If you already have an SMTP Connector with a * on the namespace tab, then you can use it for this process. You will need to adjust the settings as appropriate. You may wish to just make a note of the settings, delete the connector and create a new one for this process. When complete recreate your live connector.

   1. In ESM, Connectors.
   2. Right click on connectors and choose New, SMTP Connector.
   3. On the "General Tab" type a name for the connector. "Spam Cleanup" or similar.
   4. Click the "Add" button under "Local Bridgeheads" and choose your Exchange server.
   5. Click on the "Address Space" tab.
   6. Click "Add" and choose SMTP. Leave each setting (* and cost of 1) and press ok.
      If all the spam is to one domain, then you could remove the * and enter the domain that the messages are being sent to. This should leave legitimate messages in the queue.
   7. Click on the General tab again. Change the option in the centre from DNS to "Forward all mail through this connector to the following smart hosts".
   8. Enter an invalid IP address in square brackets:  [].
   9. Click on the "Delivery Options" tab and ensure that "Specify when messages are sent through this connector" is selected.
  10. Change the option to 11pm. (If it is close to 11pm when you are doing this, use a much earlier time - 6am or similar. The time doesn't matter as long as it is not close).
  11. Press Apply/OK to close the SMTP Connector dialogue.
  12. Restart SMTP Virtual Server.
         1. Expand Servers, <your server>, Protocols, SMTP.
         2. Right click on the "Default SMTP Virtual Server"
         3. Choose "Stop". This may take a few minutes.
         4. Once it has stopped, right click again and choose "Start".
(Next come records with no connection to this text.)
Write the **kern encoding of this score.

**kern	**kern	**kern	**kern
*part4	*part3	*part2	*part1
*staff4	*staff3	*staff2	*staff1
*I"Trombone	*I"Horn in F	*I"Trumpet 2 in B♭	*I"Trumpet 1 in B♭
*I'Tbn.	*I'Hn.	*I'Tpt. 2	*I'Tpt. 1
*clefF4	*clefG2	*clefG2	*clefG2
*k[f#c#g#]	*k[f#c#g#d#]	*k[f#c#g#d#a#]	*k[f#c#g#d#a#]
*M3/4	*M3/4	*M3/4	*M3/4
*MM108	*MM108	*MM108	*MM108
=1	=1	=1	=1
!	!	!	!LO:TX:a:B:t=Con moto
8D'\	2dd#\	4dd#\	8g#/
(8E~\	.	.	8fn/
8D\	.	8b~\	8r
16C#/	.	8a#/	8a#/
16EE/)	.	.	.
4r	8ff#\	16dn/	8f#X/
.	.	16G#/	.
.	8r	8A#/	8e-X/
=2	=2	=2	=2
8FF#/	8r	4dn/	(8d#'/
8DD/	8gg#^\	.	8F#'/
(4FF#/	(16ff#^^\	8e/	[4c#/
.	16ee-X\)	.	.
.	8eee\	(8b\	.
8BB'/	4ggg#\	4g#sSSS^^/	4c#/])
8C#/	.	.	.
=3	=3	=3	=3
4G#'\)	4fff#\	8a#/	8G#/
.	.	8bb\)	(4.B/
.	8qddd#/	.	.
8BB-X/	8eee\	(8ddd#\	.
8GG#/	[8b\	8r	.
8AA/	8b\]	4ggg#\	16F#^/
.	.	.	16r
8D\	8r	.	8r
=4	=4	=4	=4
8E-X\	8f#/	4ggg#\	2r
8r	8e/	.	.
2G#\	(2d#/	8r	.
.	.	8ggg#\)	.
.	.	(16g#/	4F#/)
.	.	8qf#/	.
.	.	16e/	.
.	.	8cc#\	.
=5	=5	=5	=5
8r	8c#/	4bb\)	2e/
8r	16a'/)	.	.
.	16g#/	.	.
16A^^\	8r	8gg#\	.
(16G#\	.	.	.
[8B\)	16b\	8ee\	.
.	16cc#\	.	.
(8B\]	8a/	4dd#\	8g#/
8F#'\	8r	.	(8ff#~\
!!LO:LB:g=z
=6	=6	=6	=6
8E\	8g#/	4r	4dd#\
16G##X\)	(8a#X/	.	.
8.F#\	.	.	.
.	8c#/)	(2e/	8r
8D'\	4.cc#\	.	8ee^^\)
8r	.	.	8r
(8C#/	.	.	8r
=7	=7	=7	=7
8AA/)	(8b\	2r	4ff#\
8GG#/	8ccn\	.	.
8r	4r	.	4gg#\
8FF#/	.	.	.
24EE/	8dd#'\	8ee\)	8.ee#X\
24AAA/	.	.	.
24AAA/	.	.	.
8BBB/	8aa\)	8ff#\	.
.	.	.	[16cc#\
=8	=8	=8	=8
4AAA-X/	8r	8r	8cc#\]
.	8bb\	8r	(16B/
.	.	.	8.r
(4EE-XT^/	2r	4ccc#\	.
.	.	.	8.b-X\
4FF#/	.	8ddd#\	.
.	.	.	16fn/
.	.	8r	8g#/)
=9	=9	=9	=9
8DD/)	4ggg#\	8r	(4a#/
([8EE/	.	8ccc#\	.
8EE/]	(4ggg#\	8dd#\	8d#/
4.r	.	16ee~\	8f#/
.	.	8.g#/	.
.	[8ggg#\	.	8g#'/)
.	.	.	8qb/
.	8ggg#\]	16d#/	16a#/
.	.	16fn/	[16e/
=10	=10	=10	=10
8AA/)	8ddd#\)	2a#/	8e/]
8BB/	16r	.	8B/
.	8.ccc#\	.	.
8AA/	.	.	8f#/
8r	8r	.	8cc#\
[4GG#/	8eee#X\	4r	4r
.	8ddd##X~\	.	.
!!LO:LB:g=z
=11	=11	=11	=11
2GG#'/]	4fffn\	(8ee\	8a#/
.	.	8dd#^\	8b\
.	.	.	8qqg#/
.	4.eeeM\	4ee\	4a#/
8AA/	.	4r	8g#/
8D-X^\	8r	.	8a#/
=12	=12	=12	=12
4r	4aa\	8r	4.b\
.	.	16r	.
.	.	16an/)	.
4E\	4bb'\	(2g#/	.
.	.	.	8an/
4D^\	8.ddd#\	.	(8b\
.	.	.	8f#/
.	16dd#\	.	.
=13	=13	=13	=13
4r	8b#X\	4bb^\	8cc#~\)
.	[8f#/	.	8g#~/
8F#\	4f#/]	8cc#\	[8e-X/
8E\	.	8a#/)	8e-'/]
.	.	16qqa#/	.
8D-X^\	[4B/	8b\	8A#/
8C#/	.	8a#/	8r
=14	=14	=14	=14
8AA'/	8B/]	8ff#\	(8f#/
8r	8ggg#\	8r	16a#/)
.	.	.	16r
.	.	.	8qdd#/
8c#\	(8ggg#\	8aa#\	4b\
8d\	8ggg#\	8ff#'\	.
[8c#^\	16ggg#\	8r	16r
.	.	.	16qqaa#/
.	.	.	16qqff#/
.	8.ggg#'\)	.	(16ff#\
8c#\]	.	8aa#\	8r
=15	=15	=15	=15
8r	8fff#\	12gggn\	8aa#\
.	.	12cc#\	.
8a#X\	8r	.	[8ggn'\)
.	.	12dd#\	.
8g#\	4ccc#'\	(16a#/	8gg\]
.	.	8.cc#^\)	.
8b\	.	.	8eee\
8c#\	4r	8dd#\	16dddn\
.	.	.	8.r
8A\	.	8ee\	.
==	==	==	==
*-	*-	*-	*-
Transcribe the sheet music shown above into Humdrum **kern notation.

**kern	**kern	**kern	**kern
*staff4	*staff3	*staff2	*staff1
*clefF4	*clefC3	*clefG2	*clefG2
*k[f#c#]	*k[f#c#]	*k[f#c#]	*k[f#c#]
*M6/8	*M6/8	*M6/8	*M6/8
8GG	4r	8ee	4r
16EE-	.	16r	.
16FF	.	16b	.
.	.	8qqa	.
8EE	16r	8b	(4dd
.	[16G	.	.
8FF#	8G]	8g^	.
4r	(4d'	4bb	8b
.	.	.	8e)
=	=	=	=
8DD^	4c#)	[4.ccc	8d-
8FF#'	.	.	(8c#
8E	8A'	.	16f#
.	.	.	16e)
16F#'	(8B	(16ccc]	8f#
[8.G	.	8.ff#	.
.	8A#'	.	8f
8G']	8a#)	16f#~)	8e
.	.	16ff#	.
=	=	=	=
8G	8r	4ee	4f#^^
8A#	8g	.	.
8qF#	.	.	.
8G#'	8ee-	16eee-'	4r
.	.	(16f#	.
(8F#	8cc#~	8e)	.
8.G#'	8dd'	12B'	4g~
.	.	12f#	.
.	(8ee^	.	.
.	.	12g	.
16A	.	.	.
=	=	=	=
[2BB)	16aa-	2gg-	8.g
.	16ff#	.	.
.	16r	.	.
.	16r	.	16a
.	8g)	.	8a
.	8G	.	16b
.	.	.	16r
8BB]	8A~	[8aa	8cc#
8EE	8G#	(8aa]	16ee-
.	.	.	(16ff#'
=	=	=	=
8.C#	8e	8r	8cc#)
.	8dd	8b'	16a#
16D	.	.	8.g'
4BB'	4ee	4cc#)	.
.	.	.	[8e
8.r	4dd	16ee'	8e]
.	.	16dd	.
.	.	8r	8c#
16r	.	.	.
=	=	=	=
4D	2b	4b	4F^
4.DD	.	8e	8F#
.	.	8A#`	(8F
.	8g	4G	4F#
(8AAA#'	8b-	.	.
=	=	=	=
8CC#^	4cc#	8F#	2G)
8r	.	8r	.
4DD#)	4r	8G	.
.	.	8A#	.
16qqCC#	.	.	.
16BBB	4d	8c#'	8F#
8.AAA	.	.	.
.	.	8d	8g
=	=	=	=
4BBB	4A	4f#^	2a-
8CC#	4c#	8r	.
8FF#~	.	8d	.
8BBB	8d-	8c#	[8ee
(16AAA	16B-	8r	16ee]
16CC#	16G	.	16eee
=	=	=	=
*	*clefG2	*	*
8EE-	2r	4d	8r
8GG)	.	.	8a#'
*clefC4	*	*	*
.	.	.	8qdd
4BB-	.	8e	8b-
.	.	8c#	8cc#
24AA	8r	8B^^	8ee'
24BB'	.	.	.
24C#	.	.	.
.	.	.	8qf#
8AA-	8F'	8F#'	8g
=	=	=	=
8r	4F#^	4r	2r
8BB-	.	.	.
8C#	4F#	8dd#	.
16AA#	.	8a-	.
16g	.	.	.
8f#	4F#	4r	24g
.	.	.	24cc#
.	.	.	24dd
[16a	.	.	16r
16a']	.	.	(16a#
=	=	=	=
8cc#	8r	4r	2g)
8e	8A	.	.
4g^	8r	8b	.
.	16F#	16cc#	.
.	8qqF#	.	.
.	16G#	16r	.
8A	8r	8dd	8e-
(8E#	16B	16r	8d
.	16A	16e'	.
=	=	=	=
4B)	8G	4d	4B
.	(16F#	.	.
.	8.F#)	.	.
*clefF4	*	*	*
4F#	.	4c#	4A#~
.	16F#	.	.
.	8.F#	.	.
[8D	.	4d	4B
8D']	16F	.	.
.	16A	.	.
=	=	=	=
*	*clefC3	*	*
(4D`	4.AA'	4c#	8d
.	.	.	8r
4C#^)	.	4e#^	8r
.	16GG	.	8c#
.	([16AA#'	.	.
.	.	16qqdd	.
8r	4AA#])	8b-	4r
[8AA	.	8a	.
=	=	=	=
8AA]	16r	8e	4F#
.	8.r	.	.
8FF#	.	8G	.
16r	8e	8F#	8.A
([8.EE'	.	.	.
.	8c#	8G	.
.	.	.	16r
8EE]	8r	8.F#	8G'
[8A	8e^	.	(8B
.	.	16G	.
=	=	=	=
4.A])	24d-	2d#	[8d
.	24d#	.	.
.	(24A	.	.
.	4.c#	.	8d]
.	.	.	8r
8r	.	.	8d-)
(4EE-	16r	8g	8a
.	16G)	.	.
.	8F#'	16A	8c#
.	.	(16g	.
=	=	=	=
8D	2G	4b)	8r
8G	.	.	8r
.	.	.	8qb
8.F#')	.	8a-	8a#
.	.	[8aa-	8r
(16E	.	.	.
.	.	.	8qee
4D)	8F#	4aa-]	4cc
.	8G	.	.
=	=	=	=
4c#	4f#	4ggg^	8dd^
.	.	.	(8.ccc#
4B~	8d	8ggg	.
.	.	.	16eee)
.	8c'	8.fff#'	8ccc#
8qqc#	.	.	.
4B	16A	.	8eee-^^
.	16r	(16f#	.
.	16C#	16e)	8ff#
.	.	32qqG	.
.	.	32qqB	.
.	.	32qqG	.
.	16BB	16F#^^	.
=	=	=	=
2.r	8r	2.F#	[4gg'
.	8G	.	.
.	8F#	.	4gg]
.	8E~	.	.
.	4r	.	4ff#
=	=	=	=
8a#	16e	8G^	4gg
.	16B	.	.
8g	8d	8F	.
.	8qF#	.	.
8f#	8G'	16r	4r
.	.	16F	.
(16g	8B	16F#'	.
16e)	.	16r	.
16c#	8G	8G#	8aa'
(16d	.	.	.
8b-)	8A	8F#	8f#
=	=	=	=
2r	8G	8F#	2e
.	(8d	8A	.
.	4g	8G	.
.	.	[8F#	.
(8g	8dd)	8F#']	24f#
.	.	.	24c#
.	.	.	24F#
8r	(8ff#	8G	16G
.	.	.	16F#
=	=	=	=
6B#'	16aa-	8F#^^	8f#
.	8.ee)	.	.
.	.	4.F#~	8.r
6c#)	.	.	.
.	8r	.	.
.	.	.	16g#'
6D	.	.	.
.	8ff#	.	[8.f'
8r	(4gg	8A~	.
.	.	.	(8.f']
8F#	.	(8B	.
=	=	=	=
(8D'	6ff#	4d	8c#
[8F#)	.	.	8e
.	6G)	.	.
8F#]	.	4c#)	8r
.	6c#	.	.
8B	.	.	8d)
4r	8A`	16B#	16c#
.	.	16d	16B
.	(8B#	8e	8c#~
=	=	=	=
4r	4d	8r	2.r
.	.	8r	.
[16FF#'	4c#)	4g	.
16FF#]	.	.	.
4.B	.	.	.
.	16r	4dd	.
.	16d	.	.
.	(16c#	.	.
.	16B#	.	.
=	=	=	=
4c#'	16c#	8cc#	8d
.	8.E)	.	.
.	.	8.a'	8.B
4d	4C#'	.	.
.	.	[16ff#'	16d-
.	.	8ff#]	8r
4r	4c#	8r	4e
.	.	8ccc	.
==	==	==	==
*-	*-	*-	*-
The Exchange SMTP virtual server is now processing all the messages and placing them in to a single queue for your SMTP connector. This can take some time. You may want to wait until the number of messages in the queue stays constant before attempting the next stage.

Exchange 2000: The queues can be found in Servers, <your server>, Protocols, SMTP.

Exchange 2003: The queues can be found in Servers, <your server>, Queues.

To locate the required queue, look for a small red clock on the yellow icon. This indicates that it is on a timed delivery.

Deleting the Messages

Now that the messages are in one queue, it is quite easy to delete them

Exchange 2003

   1. Right click on this connector and choose "Find Messages".
   2. In the drop down box select the number of messages to be listed in the search.
   3. Click "Find Now".
   4. Once the search is complete, select all of the messages (use the shift-page down key combination)
   5. Then click "Delete all Messages (No NDR).

Once the messages have been deleted, which could take some time, refresh the queues to ensure that they don't continue to build. If they do then Exchange is still processing the messages. You will need to repeat the procedure to delete more messages until the queues are completely clear and stay at zero.

Once you have flushed out the messages, undo the changes that you have made.

If it was a new SMTP connector, delete it.
If you adjusted an existing connector, put the settings back how they were. Don't forget the time on the "Delivery Options" tab. it should be "Always Run".

Finally restart SMTP virtual server to get Exchange to start using the new settings.
thank you very much !!!!!  PAKA.. My exchange is running fine.

And off course, thank everybody. i appreciate that.

That stop all the email in wueues
The accepted solution solves the issue of mail filling up the queue.  However, now all my users are receiving the NDR's from that would normal just sit in the queue.  If I filter the sender we would not receive valid NDR's is there a way to stop these spam NDR's from being delivered to the spoofed sender?